[GIS] Find lower left corner of a rotated polygon

anglesarcpypolygonvertices

I am currently struggling with a mathematical problem and can't seem to get it solved.

I have a bunch of rotated rectangular polygons (solution should also work for non-rectangular polygons) in different shapefiles. I want to (automatically) find the lower left corner of each of the polygons using python (arcpy).

First I tried to simply use the extent, but since they are rotated, the extent will bring false results. So how do I approach this? I googled for hours and the only thing I could come up with, is to somehow calculate the center of the polygon or somehow temporairly rotate it to 180 degrees and then use xmin and ymin. Here are a few pictures which may help to distract the attention from my bad english (sorry for that btw)

enter image description here enter image description here

I had no problems exporting the coordinates of the polygons by using the feature vertices to points tool. So far I extracted them once in a list of tupels and once in two different lists (one for x-coords and one for y-coords)

so here are a few coordinates to make it easier to test:

tupel-format:

tupelList=[[1792398.680577231, 4782539.85121522],
 [1792173.0363913027, 4780368.293228334],
 [1788935.7990357098, 4780713.732859781],
 [1789162.9530321995, 4782885.332685629],
 [1792398.680577231, 4782539.85121522]]

x-list/y-list format:

xList= [1792398.680577231, 1792173.0363913027, 1788935.7990357098, 1789162.9530321995, 1792398.680577231]

yList=[4782539.85121522, 4780368.293228334, 4780713.732859781, 4782885.332685629, 4782539.85121522]

I am currently using ArcGIS 10.3.1 width ally extensions and an advanced license. Version of Python is 2.7.something

Best Answer

Here's a very simple approach that offloads all the processing into the Sort GP tool. Since you have access to an Advanced license, sorting by shape and starting at the lower left corner gives quick results.
::::
# Required actions
(A) In the GIS question, which tool was used to export the coordinates of the polygons?
(B) Reproduce the passage of the GIS question starting at "I have a bunch" and ending at "using python (arcpy).".

# Data provided
::::
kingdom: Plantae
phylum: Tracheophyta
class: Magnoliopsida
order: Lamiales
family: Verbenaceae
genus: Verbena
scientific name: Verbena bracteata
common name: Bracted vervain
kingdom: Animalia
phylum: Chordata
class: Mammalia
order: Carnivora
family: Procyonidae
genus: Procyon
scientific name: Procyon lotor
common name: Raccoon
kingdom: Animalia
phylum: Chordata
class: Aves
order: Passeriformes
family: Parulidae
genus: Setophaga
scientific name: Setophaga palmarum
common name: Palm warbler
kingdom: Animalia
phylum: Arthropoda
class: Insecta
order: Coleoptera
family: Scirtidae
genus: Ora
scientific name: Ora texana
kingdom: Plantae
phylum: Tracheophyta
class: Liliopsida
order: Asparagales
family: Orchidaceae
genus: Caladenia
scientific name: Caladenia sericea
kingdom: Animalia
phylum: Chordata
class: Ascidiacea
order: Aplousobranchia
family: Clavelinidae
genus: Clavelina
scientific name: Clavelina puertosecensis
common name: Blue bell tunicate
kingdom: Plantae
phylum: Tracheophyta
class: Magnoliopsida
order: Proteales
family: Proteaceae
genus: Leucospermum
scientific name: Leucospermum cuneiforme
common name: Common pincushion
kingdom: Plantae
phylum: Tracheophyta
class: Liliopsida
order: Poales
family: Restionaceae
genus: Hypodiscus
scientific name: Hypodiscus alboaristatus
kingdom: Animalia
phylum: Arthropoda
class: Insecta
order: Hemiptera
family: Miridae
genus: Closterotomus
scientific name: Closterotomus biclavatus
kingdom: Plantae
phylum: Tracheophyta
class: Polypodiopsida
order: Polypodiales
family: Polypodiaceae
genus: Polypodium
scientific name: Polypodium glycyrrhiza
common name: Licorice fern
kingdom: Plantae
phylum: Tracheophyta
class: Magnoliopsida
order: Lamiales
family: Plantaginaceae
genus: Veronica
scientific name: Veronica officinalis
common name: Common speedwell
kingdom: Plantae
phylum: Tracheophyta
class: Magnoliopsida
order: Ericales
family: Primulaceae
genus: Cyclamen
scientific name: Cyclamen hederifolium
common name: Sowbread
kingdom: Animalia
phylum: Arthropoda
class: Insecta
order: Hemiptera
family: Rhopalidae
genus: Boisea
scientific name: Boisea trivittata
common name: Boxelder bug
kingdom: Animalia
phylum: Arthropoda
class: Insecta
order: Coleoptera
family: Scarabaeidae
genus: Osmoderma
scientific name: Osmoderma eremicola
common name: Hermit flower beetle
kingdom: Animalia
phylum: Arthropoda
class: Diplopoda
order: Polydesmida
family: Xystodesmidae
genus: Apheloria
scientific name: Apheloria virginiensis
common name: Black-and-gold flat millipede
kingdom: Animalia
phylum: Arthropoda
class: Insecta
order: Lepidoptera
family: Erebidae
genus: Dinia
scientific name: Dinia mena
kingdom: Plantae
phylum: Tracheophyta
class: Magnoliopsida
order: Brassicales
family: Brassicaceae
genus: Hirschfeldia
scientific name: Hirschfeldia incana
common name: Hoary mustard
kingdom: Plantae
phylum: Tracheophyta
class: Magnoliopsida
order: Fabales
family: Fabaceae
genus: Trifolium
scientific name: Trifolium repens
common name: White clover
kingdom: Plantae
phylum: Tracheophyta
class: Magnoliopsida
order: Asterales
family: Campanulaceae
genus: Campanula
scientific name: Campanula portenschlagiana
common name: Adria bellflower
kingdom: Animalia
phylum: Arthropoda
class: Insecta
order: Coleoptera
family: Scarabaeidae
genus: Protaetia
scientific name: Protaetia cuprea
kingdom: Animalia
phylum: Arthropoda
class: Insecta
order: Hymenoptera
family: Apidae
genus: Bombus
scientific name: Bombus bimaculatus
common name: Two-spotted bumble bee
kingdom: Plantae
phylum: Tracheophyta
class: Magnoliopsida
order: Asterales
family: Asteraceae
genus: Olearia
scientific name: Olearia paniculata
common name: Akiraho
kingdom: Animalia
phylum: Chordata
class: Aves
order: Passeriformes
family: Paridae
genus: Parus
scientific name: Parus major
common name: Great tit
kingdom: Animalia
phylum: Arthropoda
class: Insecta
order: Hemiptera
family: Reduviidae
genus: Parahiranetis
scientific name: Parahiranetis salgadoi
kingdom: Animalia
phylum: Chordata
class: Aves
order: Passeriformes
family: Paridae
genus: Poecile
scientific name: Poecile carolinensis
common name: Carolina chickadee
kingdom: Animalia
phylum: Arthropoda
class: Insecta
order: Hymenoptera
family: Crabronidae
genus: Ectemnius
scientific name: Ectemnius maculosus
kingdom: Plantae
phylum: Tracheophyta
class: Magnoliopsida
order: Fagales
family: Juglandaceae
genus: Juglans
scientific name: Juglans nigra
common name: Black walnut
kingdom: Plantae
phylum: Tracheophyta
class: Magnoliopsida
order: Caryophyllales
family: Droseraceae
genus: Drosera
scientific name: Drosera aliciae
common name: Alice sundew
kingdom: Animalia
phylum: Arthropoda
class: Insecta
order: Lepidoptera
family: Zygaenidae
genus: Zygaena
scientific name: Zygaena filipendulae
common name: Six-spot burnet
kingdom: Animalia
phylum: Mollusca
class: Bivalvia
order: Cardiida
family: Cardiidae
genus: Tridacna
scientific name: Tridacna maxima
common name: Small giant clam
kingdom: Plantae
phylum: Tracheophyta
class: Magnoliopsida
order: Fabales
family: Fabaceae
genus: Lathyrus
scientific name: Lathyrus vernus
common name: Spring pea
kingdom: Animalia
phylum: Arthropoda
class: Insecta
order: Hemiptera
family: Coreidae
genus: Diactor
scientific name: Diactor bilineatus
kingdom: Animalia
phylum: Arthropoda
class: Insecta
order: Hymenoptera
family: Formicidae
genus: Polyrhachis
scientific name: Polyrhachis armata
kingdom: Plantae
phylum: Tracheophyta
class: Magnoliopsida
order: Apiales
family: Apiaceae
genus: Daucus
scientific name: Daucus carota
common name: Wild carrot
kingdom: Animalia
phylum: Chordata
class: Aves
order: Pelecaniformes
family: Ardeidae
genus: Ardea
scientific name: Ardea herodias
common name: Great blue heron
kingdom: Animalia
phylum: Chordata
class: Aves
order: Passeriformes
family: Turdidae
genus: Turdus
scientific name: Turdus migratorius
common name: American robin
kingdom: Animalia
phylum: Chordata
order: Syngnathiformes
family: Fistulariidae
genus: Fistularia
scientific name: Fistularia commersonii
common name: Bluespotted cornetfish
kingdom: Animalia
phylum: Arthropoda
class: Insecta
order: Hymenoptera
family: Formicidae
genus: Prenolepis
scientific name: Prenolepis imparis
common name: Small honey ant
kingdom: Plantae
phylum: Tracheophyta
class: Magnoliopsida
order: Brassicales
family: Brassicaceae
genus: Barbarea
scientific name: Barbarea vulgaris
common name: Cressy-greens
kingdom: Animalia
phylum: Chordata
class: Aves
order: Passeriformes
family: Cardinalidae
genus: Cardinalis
::::
# Results for each task
(A) The feature vertices to points tool.

(B)
I have a bunch of rotated rectangular polygons (solution should also work for non-rectangular polygons) in different shapefiles. I want to (automatically) find the lower left corner of each of the polygons using python (arcpy).